Rewrite the data below with "Frein de chute" substituted for "Soft-close", keeping everything else the same.

:::::

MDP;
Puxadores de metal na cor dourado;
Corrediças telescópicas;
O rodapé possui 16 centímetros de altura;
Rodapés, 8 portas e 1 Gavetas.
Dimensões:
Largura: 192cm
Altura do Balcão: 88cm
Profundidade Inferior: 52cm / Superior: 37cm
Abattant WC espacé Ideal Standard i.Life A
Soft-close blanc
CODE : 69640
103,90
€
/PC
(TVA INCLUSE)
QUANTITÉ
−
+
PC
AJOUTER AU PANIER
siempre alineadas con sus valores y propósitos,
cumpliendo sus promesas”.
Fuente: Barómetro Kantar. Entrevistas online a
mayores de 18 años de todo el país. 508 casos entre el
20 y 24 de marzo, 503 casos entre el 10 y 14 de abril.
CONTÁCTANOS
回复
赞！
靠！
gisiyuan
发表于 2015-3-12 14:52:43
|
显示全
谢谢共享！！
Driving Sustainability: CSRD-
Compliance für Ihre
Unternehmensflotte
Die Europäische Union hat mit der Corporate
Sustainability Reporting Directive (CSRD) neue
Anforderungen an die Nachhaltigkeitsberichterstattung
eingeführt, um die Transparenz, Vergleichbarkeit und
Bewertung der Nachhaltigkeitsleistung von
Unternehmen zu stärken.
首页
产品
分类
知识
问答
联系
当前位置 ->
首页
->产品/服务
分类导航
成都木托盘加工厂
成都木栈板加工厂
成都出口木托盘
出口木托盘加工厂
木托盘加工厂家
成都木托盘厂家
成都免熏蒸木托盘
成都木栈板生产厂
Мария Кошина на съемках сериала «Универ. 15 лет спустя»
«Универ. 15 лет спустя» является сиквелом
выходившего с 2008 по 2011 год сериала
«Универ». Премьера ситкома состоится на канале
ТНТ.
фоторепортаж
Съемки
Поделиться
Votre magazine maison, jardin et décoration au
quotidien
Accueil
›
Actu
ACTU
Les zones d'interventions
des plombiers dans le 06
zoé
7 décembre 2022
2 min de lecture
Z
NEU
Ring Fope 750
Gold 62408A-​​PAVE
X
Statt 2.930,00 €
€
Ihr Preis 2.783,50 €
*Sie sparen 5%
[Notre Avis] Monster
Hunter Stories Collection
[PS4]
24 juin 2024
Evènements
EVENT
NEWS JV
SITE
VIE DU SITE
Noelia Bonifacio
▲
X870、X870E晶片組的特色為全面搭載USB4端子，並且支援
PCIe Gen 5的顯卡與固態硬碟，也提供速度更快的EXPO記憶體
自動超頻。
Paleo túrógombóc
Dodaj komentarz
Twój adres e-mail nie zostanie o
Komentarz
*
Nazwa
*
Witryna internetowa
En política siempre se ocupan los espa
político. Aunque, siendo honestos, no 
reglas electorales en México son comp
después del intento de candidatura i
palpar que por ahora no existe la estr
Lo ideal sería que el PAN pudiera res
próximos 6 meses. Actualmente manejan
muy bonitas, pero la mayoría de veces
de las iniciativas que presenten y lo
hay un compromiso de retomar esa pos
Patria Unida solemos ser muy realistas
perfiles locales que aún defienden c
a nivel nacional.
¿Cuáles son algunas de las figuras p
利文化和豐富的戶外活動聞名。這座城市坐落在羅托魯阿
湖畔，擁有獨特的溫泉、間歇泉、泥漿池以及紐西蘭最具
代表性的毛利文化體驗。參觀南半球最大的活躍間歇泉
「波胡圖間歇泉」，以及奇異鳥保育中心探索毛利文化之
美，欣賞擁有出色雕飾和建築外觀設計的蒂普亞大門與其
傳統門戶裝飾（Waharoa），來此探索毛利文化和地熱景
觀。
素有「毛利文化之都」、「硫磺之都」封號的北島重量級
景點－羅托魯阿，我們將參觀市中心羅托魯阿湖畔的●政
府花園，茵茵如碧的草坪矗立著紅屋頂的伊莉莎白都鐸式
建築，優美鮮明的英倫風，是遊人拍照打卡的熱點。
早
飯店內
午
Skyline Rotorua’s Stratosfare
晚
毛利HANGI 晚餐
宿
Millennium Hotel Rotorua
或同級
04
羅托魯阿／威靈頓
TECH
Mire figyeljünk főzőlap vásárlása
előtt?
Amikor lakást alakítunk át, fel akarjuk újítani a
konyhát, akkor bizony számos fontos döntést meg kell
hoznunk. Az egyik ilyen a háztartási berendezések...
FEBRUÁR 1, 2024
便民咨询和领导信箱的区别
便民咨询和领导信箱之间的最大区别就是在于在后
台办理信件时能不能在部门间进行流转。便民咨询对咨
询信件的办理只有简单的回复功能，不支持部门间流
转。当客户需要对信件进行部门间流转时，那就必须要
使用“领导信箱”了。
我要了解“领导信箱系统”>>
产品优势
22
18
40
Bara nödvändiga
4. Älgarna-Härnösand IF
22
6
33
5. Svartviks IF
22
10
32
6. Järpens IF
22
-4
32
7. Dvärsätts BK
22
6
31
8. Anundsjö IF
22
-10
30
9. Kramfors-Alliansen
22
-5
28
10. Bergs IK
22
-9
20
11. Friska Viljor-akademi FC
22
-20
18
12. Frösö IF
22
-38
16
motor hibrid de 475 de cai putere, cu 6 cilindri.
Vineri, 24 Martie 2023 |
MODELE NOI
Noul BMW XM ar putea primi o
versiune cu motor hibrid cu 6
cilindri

:::::

> [Reply]
MDP;
Puxadores de metal na cor dourado;
Corrediças telescópicas;
O rodapé possui 16 centímetros de altura;
Rodapés, 8 portas e 1 Gavetas.
Dimensões:
Largura: 192cm
Altura do Balcão: 88cm
Profundidade Inferior: 52cm / Superior: 37cm
Abattant WC espacé Ideal Standard i.Life A
Frein de chute blanc
CODE : 69640
103,90
€
/PC
(TVA INCLUSE)
QUANTITÉ
−
+
PC
AJOUTER AU PANIER
siempre alineadas con sus valores y propósitos,
cumpliendo sus promesas”.
Fuente: Barómetro Kantar. Entrevistas online a
mayores de 18 años de todo el país. 508 casos entre el
20 y 24 de marzo, 503 casos entre el 10 y 14 de abril.
CONTÁCTANOS
回复
赞！
靠！
gisiyuan
发表于 2015-3-12 14:52:43
|
显示全
谢谢共享！！
Driving Sustainability: CSRD-
Compliance für Ihre
Unternehmensflotte
Die Europäische Union hat mit der Corporate
Sustainability Reporting Directive (CSRD) neue
Anforderungen an die Nachhaltigkeitsberichterstattung
eingeführt, um die Transparenz, Vergleichbarkeit und
Bewertung der Nachhaltigkeitsleistung von
Unternehmen zu stärken.
首页
产品
分类
知识
问答
联系
当前位置 ->
首页
->产品/服务
分类导航
成都木托盘加工厂
成都木栈板加工厂
成都出口木托盘
出口木托盘加工厂
木托盘加工厂家
成都木托盘厂家
成都免熏蒸木托盘
成都木栈板生产厂
Мария Кошина на съемках сериала «Универ. 15 лет спустя»
«Универ. 15 лет спустя» является сиквелом
выходившего с 2008 по 2011 год сериала
«Универ». Премьера ситкома состоится на канале
ТНТ.
фоторепортаж
Съемки
Поделиться
Votre magazine maison, jardin et décoration au
quotidien
Accueil
›
Actu
ACTU
Les zones d'interventions
des plombiers dans le 06
zoé
7 décembre 2022
2 min de lecture
Z
NEU
Ring Fope 750
Gold 62408A-​​PAVE
X
Statt 2.930,00 €
€
Ihr Preis 2.783,50 €
*Sie sparen 5%
[Notre Avis] Monster
Hunter Stories Collection
[PS4]
24 juin 2024
Evènements
EVENT
NEWS JV
SITE
VIE DU SITE
Noelia Bonifacio
▲
X870、X870E晶片組的特色為全面搭載USB4端子，並且支援
PCIe Gen 5的顯卡與固態硬碟，也提供速度更快的EXPO記憶體
自動超頻。
Paleo túrógombóc
Dodaj komentarz
Twój adres e-mail nie zostanie o
Komentarz
*
Nazwa
*
Witryna internetowa
En política siempre se ocupan los espa
político. Aunque, siendo honestos, no 
reglas electorales en México son comp
después del intento de candidatura i
palpar que por ahora no existe la estr
Lo ideal sería que el PAN pudiera res
próximos 6 meses. Actualmente manejan
muy bonitas, pero la mayoría de veces
de las iniciativas que presenten y lo
hay un compromiso de retomar esa pos
Patria Unida solemos ser muy realistas
perfiles locales que aún defienden c
a nivel nacional.
¿Cuáles son algunas de las figuras p
利文化和豐富的戶外活動聞名。這座城市坐落在羅托魯阿
湖畔，擁有獨特的溫泉、間歇泉、泥漿池以及紐西蘭最具
代表性的毛利文化體驗。參觀南半球最大的活躍間歇泉
「波胡圖間歇泉」，以及奇異鳥保育中心探索毛利文化之
美，欣賞擁有出色雕飾和建築外觀設計的蒂普亞大門與其
傳統門戶裝飾（Waharoa），來此探索毛利文化和地熱景
觀。
素有「毛利文化之都」、「硫磺之都」封號的北島重量級
景點－羅托魯阿，我們將參觀市中心羅托魯阿湖畔的●政
府花園，茵茵如碧的草坪矗立著紅屋頂的伊莉莎白都鐸式
建築，優美鮮明的英倫風，是遊人拍照打卡的熱點。
早
飯店內
午
Skyline Rotorua’s Stratosfare
晚
毛利HANGI 晚餐
宿
Millennium Hotel Rotorua
或同級
04
羅托魯阿／威靈頓
TECH
Mire figyeljünk főzőlap vásárlása
előtt?
Amikor lakást alakítunk át, fel akarjuk újítani a
konyhát, akkor bizony számos fontos döntést meg kell
hoznunk. Az egyik ilyen a háztartási berendezések...
FEBRUÁR 1, 2024
便民咨询和领导信箱的区别
便民咨询和领导信箱之间的最大区别就是在于在后
台办理信件时能不能在部门间进行流转。便民咨询对咨
询信件的办理只有简单的回复功能，不支持部门间流
转。当客户需要对信件进行部门间流转时，那就必须要
使用“领导信箱”了。
我要了解“领导信箱系统”>>
产品优势
22
18
40
Bara nödvändiga
4. Älgarna-Härnösand IF
22
6
33
5. Svartviks IF
22
10
32
6. Järpens IF
22
-4
32
7. Dvärsätts BK
22
6
31
8. Anundsjö IF
22
-10
30
9. Kramfors-Alliansen
22
-5
28
10. Bergs IK
22
-9
20
11. Friska Viljor-akademi FC
22
-20
18
12. Frösö IF
22
-38
16
motor hibrid de 475 de cai putere, cu 6 cilindri.
Vineri, 24 Martie 2023 |
MODELE NOI
Noul BMW XM ar putea primi o
versiune cu motor hibrid cu 6
cilindri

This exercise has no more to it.